[Renaissance in Italy, Volumes 1 and 2 by John Addington Symonds]@TWC D-Link bookRenaissance in Italy, Volumes 1 and 2 CHAPTER XI 1/116
CHAPTER XI. GUARINO, MARINO, CHIABRERA, TASSONI. Dearth of Great Men--Guarini a Link between Tasso and the Seventeenth Century--His Biography--The _Pastor Fido_--Qualities of Guarini as Poet--Marino the Dictator of Letters--His Riotous Youth at Naples--Life at Rome, Turin, Paris--Publishes the _Adone_--The Epic of Voluptuousness--Character and Action of Adonis--Marino's Hypocrisy--Sentimental Sweetness--Brutal Violence--Violation of Artistic Taste--Great Powers of the Poet--Structure of the _Adone_--Musical Fluency--Marinism--Marino's Patriotic Verses--Contrast between Chiabrera and Marino--An Aspirant after Pindar--Chiabrera's Biography--His Court Life--Efforts of Poets in the Seventeenth Century to attain to Novelty--Chiabrera's Failure--Tassoni's Life--His Thirst to Innovate--Origin of the _Secchia Rapita_--Mock-Heroic Poetry--The Plot of this Poem--Its Peculiar Humor--Irony and Satire--Novelty of the Species--Lyrical Interbreathings--Sustained Contrast of Parody and Pathos--The Poet Testi. Soon after 1600 it became manifest that lapse of years and ecclesiastical intolerance had rendered Italy nearly destitute of great men.

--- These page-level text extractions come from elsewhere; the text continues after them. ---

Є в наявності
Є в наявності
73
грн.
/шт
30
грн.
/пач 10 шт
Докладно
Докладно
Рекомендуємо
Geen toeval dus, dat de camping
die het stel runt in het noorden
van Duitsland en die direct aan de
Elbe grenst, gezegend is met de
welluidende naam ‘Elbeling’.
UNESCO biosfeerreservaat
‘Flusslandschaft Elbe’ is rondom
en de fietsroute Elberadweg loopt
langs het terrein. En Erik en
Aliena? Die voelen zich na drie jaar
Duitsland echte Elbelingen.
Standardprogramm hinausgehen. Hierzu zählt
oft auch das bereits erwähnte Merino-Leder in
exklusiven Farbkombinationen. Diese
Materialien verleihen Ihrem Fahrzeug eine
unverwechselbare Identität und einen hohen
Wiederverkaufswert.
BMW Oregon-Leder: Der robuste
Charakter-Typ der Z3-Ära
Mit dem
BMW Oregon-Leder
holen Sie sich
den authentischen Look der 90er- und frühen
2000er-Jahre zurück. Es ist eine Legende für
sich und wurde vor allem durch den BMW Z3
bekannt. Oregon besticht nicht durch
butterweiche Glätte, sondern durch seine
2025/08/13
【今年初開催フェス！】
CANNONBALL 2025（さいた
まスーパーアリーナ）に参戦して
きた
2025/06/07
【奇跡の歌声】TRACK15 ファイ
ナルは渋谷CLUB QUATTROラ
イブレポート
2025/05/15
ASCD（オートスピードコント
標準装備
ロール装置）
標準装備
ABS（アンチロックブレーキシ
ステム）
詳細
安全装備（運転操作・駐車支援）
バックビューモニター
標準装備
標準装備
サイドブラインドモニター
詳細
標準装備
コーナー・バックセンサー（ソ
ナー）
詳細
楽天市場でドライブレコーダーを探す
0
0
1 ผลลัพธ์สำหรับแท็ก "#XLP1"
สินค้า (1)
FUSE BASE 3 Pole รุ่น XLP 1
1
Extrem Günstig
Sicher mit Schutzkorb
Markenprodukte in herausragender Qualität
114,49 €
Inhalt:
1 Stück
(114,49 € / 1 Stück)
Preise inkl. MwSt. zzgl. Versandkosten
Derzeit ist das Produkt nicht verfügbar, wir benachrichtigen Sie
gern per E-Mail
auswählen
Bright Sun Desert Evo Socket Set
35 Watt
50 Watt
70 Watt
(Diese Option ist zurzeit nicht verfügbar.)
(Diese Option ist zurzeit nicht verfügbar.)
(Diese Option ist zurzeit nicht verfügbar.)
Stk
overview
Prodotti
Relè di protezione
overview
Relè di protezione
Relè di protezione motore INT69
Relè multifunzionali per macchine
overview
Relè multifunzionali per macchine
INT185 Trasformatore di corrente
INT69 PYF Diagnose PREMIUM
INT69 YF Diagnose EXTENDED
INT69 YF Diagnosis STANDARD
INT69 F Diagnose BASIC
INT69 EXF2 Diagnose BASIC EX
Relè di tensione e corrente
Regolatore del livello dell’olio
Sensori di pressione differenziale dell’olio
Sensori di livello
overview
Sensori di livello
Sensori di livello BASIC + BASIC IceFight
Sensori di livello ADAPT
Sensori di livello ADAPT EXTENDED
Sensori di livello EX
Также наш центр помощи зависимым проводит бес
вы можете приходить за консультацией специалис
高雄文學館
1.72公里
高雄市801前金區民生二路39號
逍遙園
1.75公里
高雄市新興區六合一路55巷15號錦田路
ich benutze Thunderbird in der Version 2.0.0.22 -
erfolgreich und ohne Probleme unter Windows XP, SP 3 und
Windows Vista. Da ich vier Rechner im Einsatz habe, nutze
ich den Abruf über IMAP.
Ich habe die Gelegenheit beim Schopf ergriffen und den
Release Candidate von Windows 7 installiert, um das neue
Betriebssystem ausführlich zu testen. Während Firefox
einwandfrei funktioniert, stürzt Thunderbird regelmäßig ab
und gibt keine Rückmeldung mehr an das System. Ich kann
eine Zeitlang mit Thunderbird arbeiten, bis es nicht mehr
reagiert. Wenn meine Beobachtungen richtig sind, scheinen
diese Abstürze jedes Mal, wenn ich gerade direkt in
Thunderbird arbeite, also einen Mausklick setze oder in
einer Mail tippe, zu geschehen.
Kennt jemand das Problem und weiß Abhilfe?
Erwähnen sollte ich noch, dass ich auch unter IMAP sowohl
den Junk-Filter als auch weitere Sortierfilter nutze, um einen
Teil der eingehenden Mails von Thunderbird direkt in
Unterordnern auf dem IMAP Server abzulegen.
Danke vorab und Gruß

Her famous sons were all either dead, murdered or exiled; reduced to silence by the scythe of time or by the Roman 'arguments of sword and halter.' Bruno burned, Vanini burned, Carnesecchi burned, Paleario burned, Bonfadio burned; Campanella banished, after a quarter of a century's imprisonment with torture; the leaders of free religious thought in exile, scattered over northern Europe.
Tasso, worn out with misery and madness, rested at length in his tomb on the Janiculan; Sarpi survived the stylus of the Roman Curia with calm inscrutability at S.Fosca; Galileo meditated with closed lips in his watch-tower behind Bello Sguardo.
With Michelangelo in 1564, Palladio in 1580, Tintoretto in 1594, the godlike lineage of the Renaissance artists ended; and what children of the sixteenth century still survived to sustain the nation's prestige, to carry on its glorious traditions? The list is but a poor one.
Marino, Tassoni, the younger Buonarroti, Boccalini and Chiabrera in literature.